Find the line that contains "高中地理老师: 3 -> 2"; please output it and each line after it, exactly as shown, up to the end of the entries below, skipping pictures.

Top of MATERIAL TO PROCESS

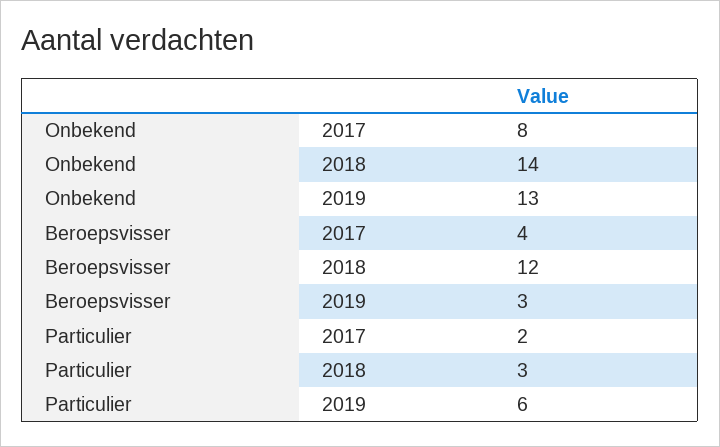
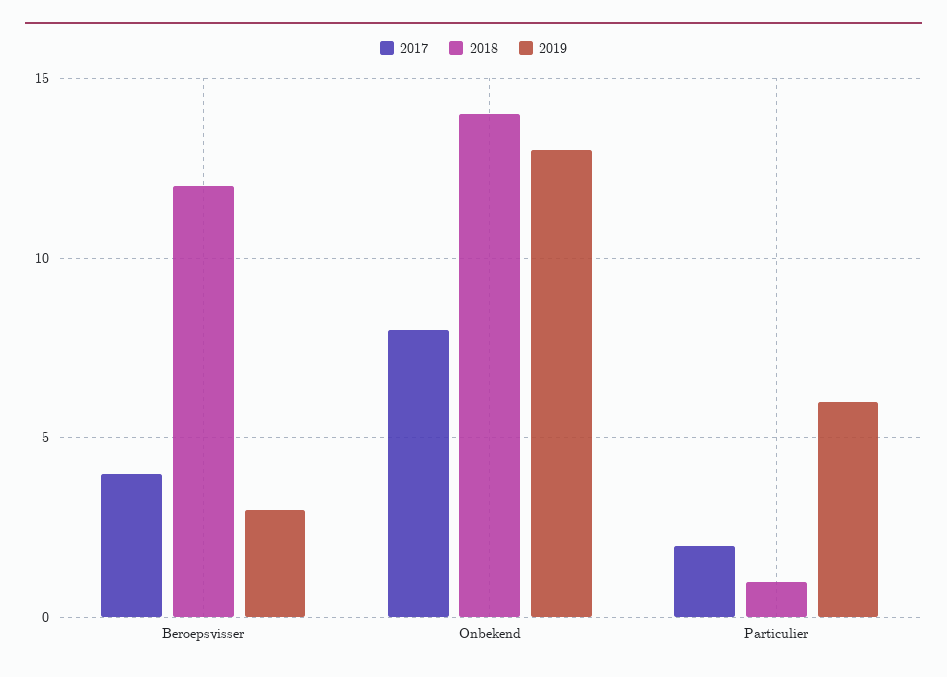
2018, Particulier: 3 -> 1

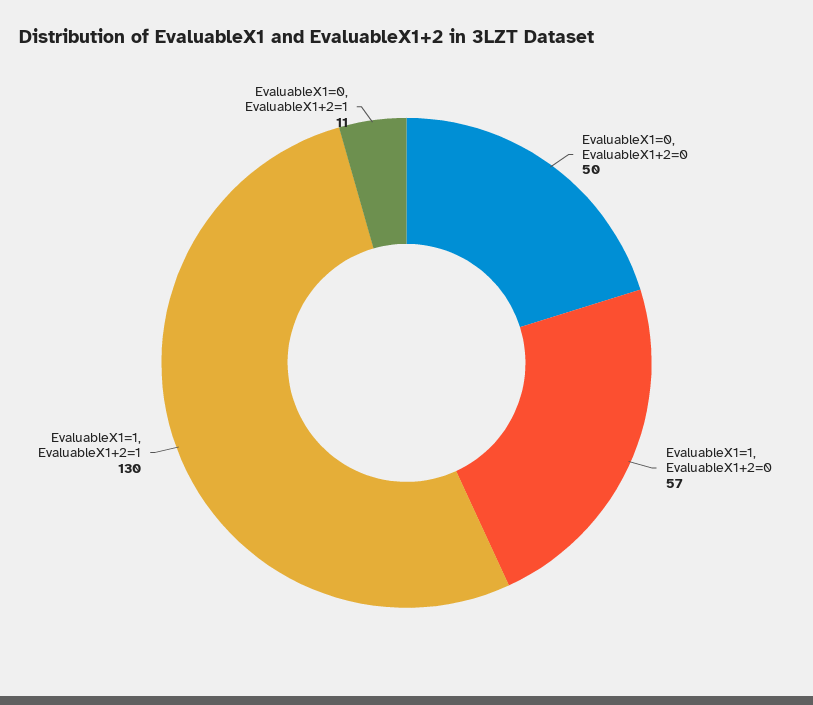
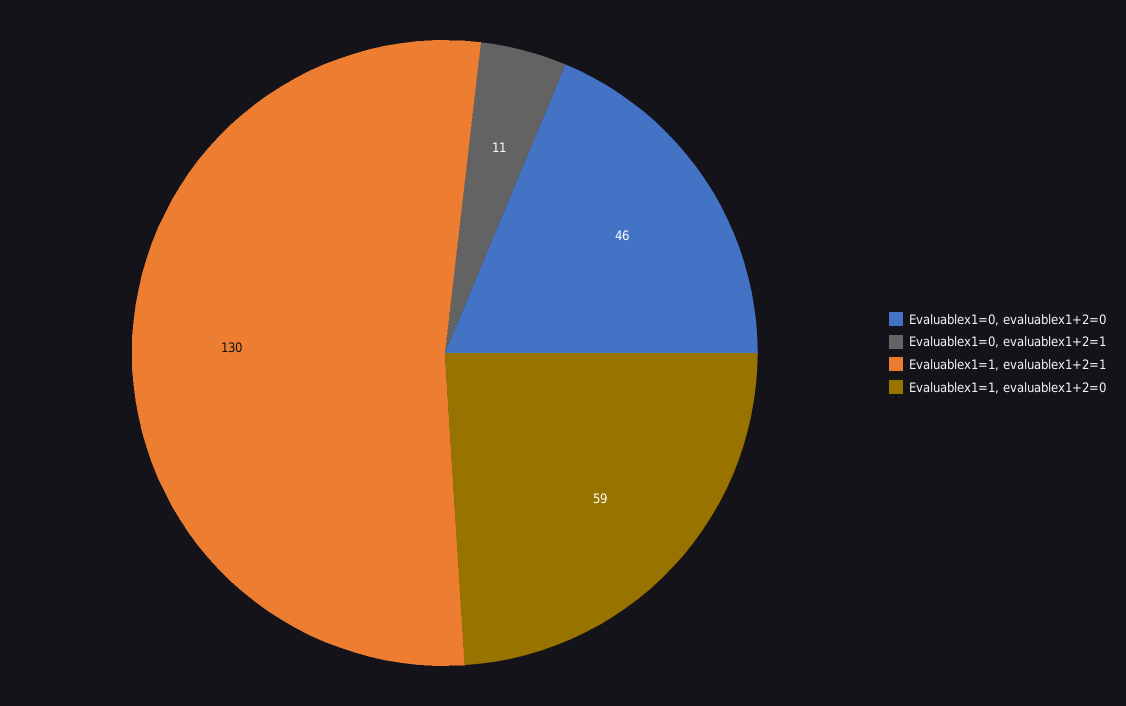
EvaluableX1=0, EvaluableX1+2=0: 50 -> 46
EvaluableX1=1, EvaluableX1+2=0: 57 -> 59

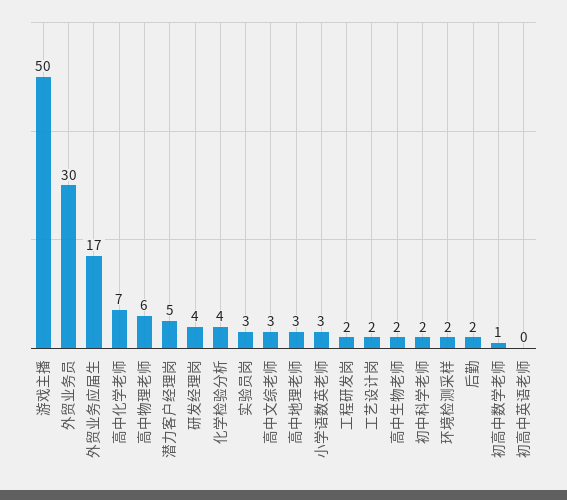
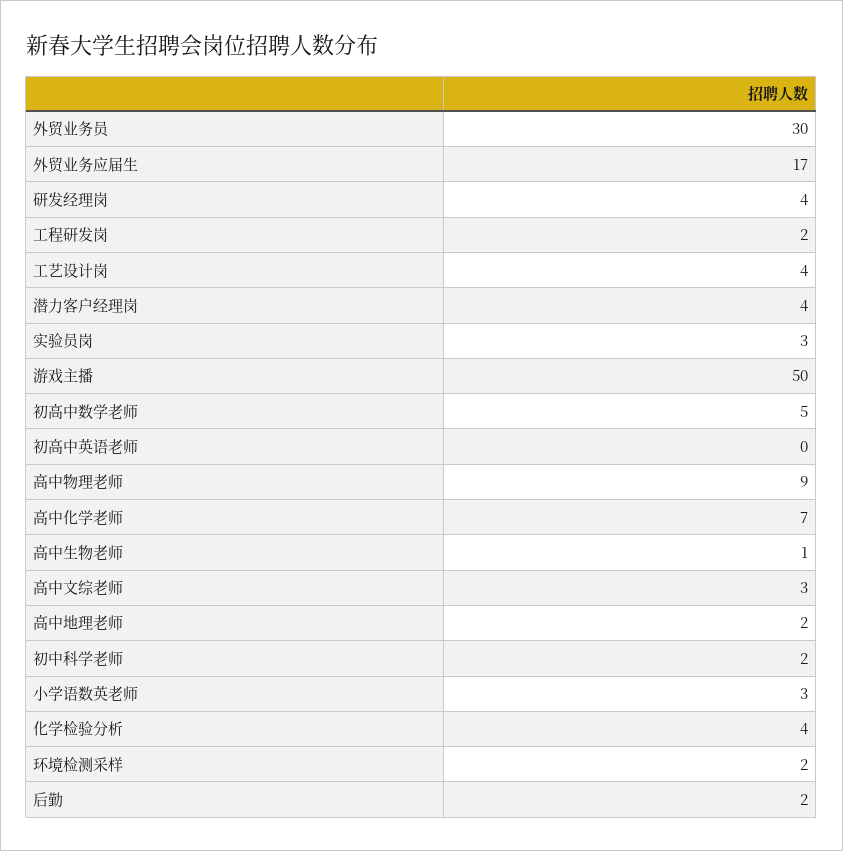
高中物理老师: 6 -> 9
潜力客户经理岗: 5 -> 4
高中地理老师: 3 -> 2
工艺设计岗: 2 -> 4
高中生物老师: 2 -> 1
初高中数学老师: 1 -> 5

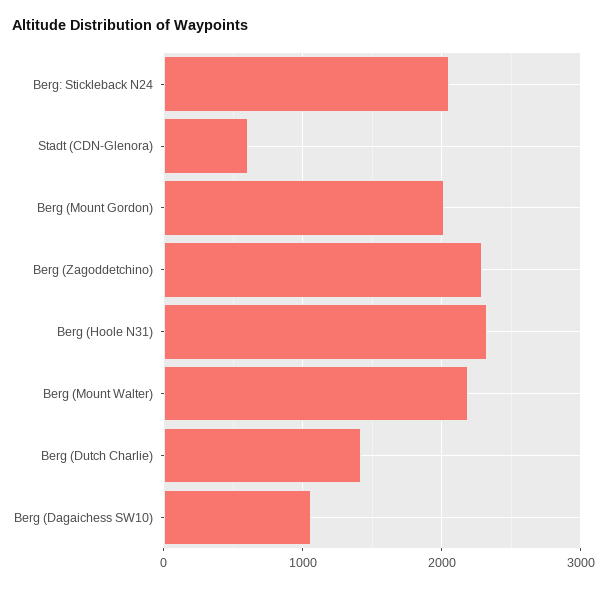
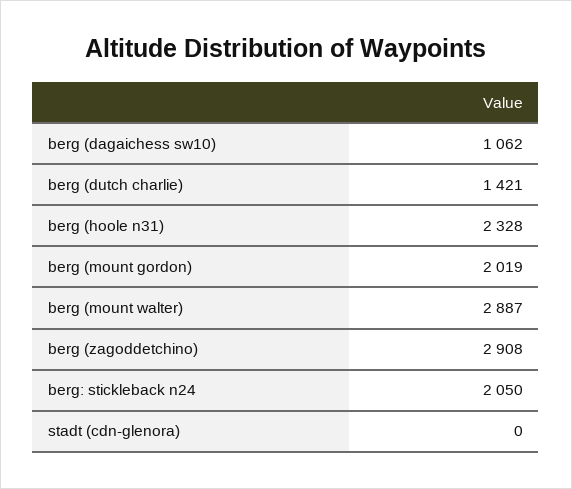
Stadt (CDN-Glenora): 600 -> 0
Berg (Zagoddetchino): 2300 -> 2908
Berg (Mount Walter): 2200 -> 2887

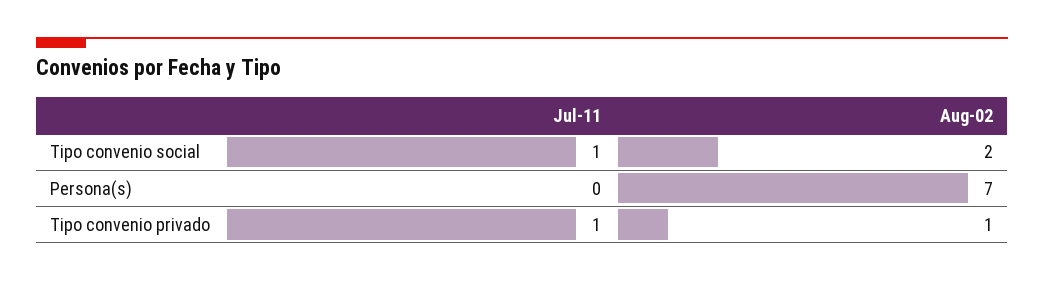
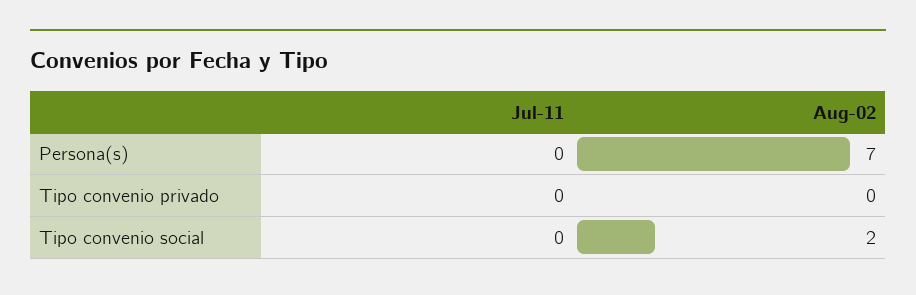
Jul-11, Tipo convenio social: 1 -> 0
Jul-11, Tipo convenio privado: 1 -> 0
Aug-02, Tipo convenio privado: 1 -> 0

Bottom of MATERIAL TO PROCESS

▶ TASK RESULT:
高中地理老师: 3 -> 2
工艺设计岗: 2 -> 4
高中生物老师: 2 -> 1
初高中数学老师: 1 -> 5

Stadt (CDN-Glenora): 600 -> 0
Berg (Zagoddetchino): 2300 -> 2908
Berg (Mount Walter): 2200 -> 2887

Jul-11, Tipo convenio social: 1 -> 0
Jul-11, Tipo convenio privado: 1 -> 0
Aug-02, Tipo convenio privado: 1 -> 0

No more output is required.